• **Assigned task**
Without including any pictures, retype exactly the lines from the top of the records through the line containing "Must be willing", that final line included.
★ ★ ★ ★
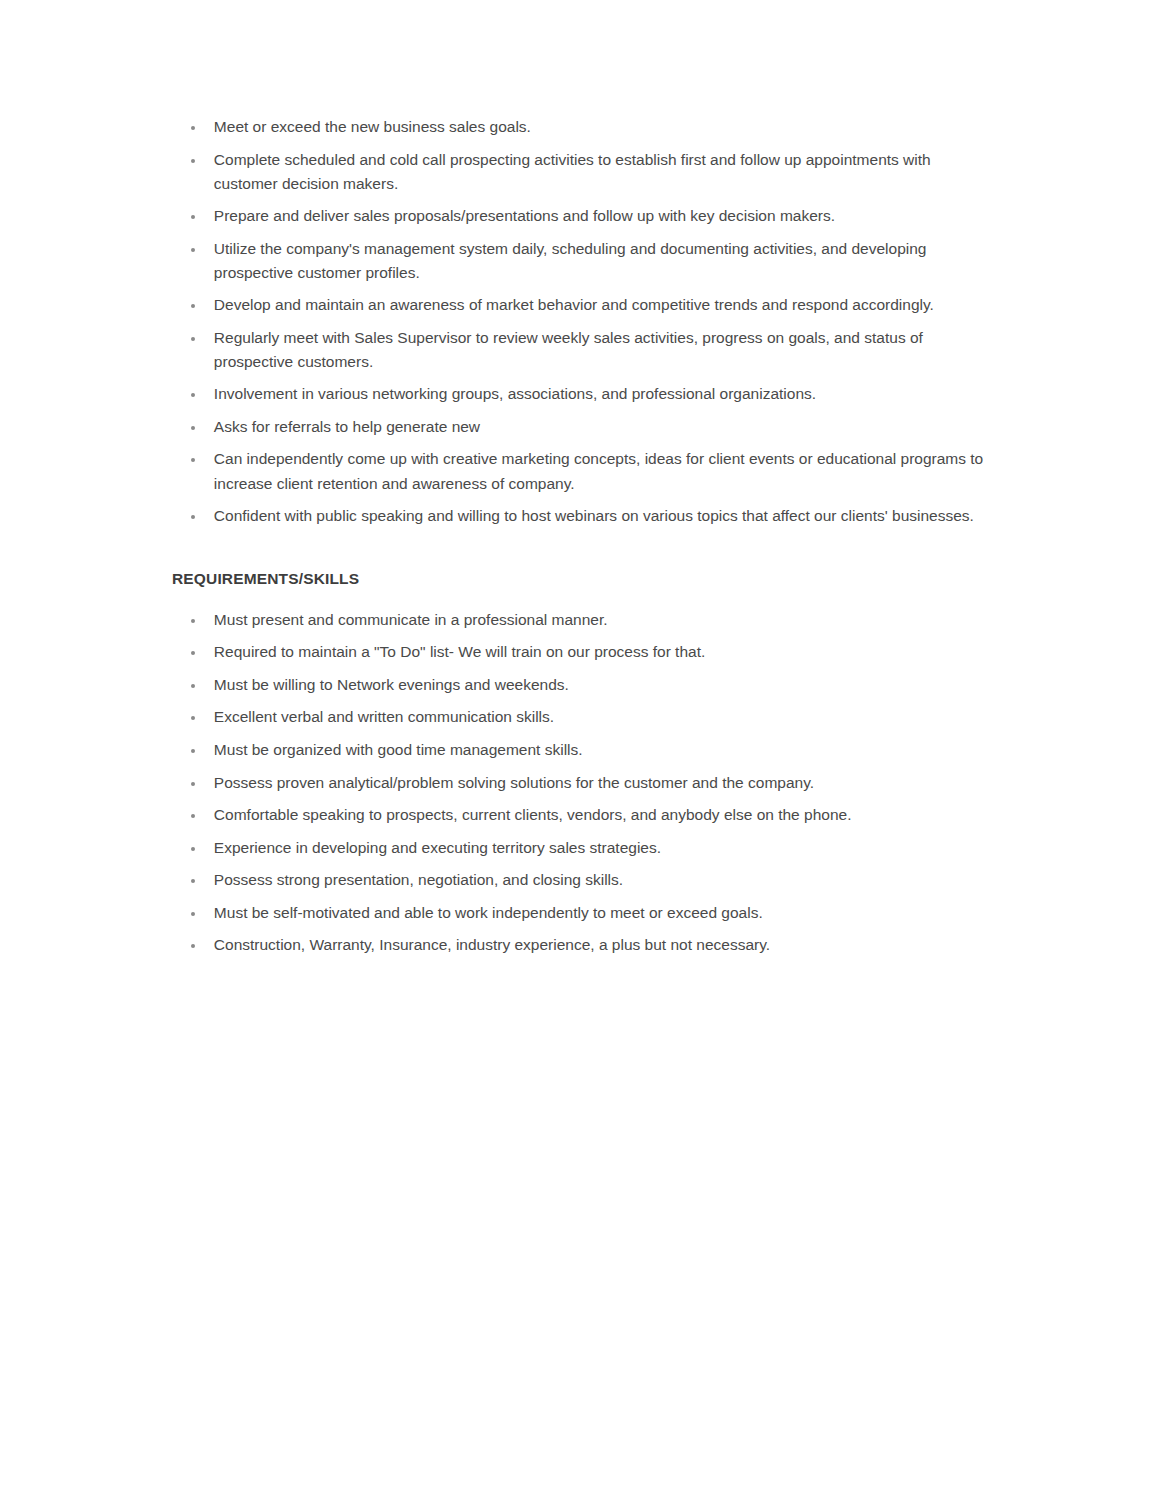Meet or exceed the new business sales goals.
Complete scheduled and cold call prospecting activities to establish first and follow up appointments with customer decision makers.
Prepare and deliver sales proposals/presentations and follow up with key decision makers.
Utilize the company's management system daily, scheduling and documenting activities, and developing prospective customer profiles.
Develop and maintain an awareness of market behavior and competitive trends and respond accordingly.
Regularly meet with Sales Supervisor to review weekly sales activities, progress on goals, and status of prospective customers.
Involvement in various networking groups, associations, and professional organizations.
Asks for referrals to help generate new
Can independently come up with creative marketing concepts, ideas for client events or educational programs to increase client retention and awareness of company.
Confident with public speaking and willing to host webinars on various topics that affect our clients' businesses.
REQUIREMENTS/SKILLS
Must present and communicate in a professional manner.
Required to maintain a "To Do" list- We will train on our process for that.
Must be willing to Network evenings and weekends.
Excellent verbal and written communication skills.
Must be organized with good time management skills.
Possess proven analytical/problem solving solutions for the customer and the company.
Comfortable speaking to prospects, current clients, vendors, and anybody else on the phone.
Experience in developing and executing territory sales strategies.
Possess strong presentation, negotiation, and closing skills.
Must be self-motivated and able to work independently to meet or exceed goals.
Construction, Warranty, Insurance, industry experience, a plus but not necessary.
★ ★ ★ ★
• **Reply to the task**
Meet or exceed the new business sales goals.
Complete scheduled and cold call prospecting activities to establish first and follow up appointments with customer decision makers.
Prepare and deliver sales proposals/presentations and follow up with key decision makers.
Utilize the company's management system daily, scheduling and documenting activities, and developing prospective customer profiles.
Develop and maintain an awareness of market behavior and competitive trends and respond accordingly.
Regularly meet with Sales Supervisor to review weekly sales activities, progress on goals, and status of prospective customers.
Involvement in various networking groups, associations, and professional organizations.
Asks for referrals to help generate new
Can independently come up with creative marketing concepts, ideas for client events or educational programs to increase client retention and awareness of company.
Confident with public speaking and willing to host webinars on various topics that affect our clients' businesses.
REQUIREMENTS/SKILLS
Must present and communicate in a professional manner.
Required to maintain a "To Do" list- We will train on our process for that.
Must be willing to Network evenings and weekends.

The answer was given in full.